Work instructions: What's wanted here is the full listing below, repeated exactly, with no images in it.

Dataset excerpt Block Start

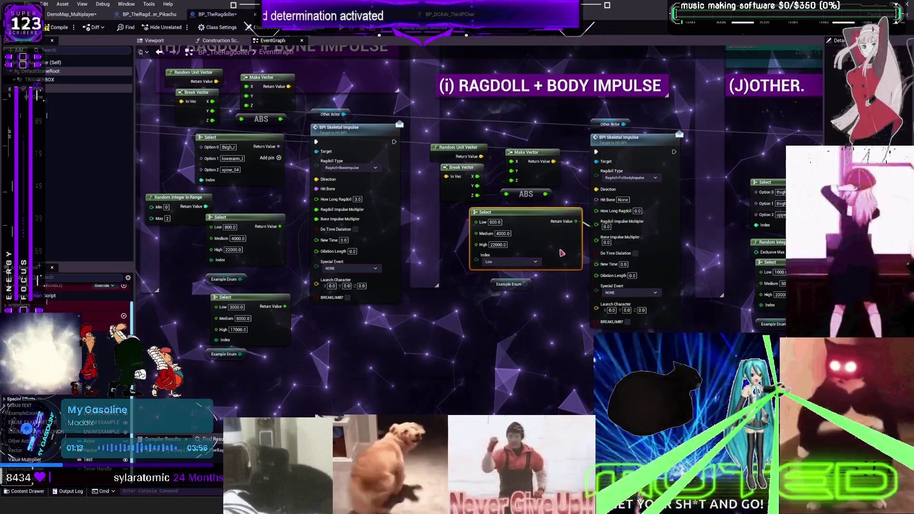
drag(545, 221, 596, 221)
scroll(536, 253, down, 1)
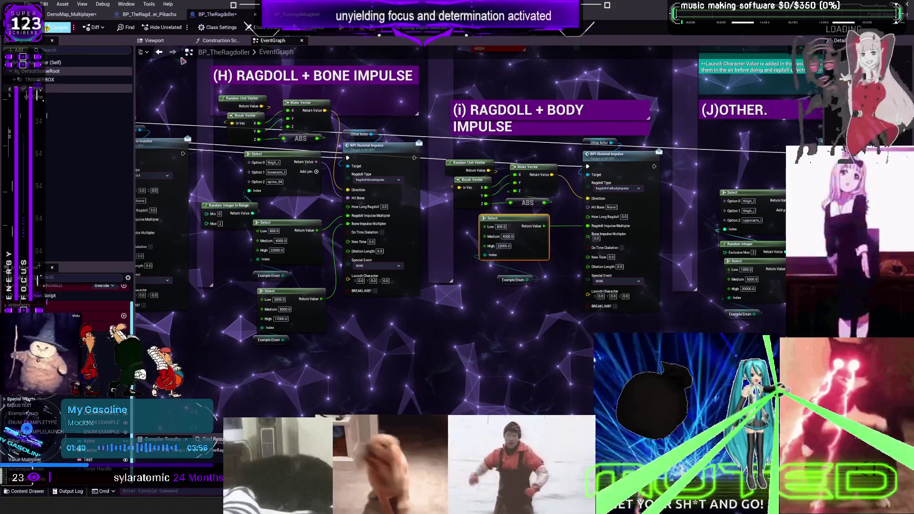
scroll(569, 247, down, 5)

Dataset excerpt Block End

Result:
drag(545, 221, 596, 221)
scroll(536, 253, down, 1)
scroll(569, 247, down, 5)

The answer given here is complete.